5.2 Physical security
Devices must not be left unattended in public places. Paper records must be stored securely.

5.3 Remote working
Staff must:

  • Avoid using public Wi-Fi for sensitive activity unless secure methods are used
  • Ensure screens cannot be viewed by others in public spaces
  • Store documents only in approved systems, not on personal email or unapproved storage

6. Email and communications

Staff must:

  • Verify recipients before sending sensitive information
  • Use approved secure sharing methods for confidential files
  • Avoid sending confidential data to personal email accounts
  • Use appropriate tone, professionalism, and role boundaries in all communications

Staff must not:

  • Disclose confidential information without a lawful basis and authorisation
  • Share student data in group chats or informal channels without approval

7. Data protection and confidentiality

Staff must:

  • Handle personal data lawfully and minimise data collection
  • Access only what is required for their role
  • Keep safeguarding and wellbeing information strictly restricted
  • Follow retention rules and approved filing locations
  • Use secure disposal methods for paper and digital records

8. Learning platforms and academic integrity

Staff must:

  • Protect assessment materials and release them appropriately
  • Avoid sharing exam/assessment content via unsecured channels
  • Ensure marking, feedback and moderation records are stored in approved systems
  • Follow published rules on AI tools, plagiarism checks and academic integrity processes
  • Maintain audit trails where required

9. Acceptable content and professional conduct

Staff must not use Equra systems to:

  • Create, access or share illegal content
  • Share offensive, discriminatory, hateful, or sexually explicit content
  • Bully, harass, intimidate or victimise others
  • Spread defamatory or malicious information
  • Engage in excessive personal use that interferes with duties

10. Software, downloads and system changes

Staff must not:

  • Install unapproved software on Equra devices
  • Use unauthorised browser extensions or tools that capture data
  • Change security settings or device controls without authorisation
  • Use tools designed to bypass security or gain unauthorised access

Where a system change is needed, staff must request approval through the designated IT route.
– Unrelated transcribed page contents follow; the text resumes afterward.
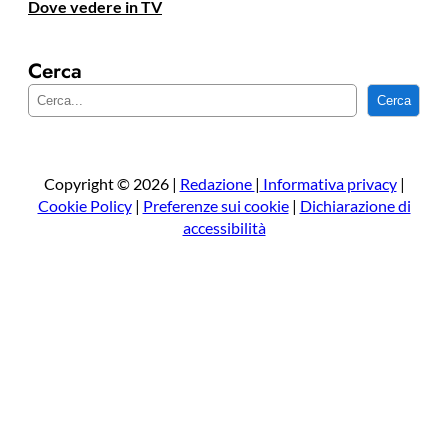
Dove vedere in TV
Cerca
C
Cerca
e
r
c
a
Copyright © 2026 |
Redazione
|
Informativa privacy
|
Cookie Policy
|
Preferenze sui cookie
|
Dichiarazione di
accessibilità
11. Monitoring and logging

Equra may monitor system use proportionately to:

  • Maintain security and operational integrity
  • Investigate incidents and protect academic standards
  • Maintain audit trails for sensitive systems

Monitoring is carried out lawfully and with appropriate safeguards.

12. Reporting incidents and suspected breaches

Staff must report immediately:

  • Loss/theft of a device
  • Suspicious emails or account compromise
  • Accidental disclosure to the wrong recipient
  • Malware, unusual system behaviour or unauthorised access
  • Any suspected data breach

Reports should be sent to: info@equracollege.org.uk (or the published IT/Data Protection contacts).

13. Breaches and consequences

Breaches of this policy may result in:

  • Access restriction or removal
  • Investigation under Equra procedures
  • Disciplinary action where applicable
  • Notification to authorities where legally required

14. Review

This policy will be reviewed annually or sooner if required.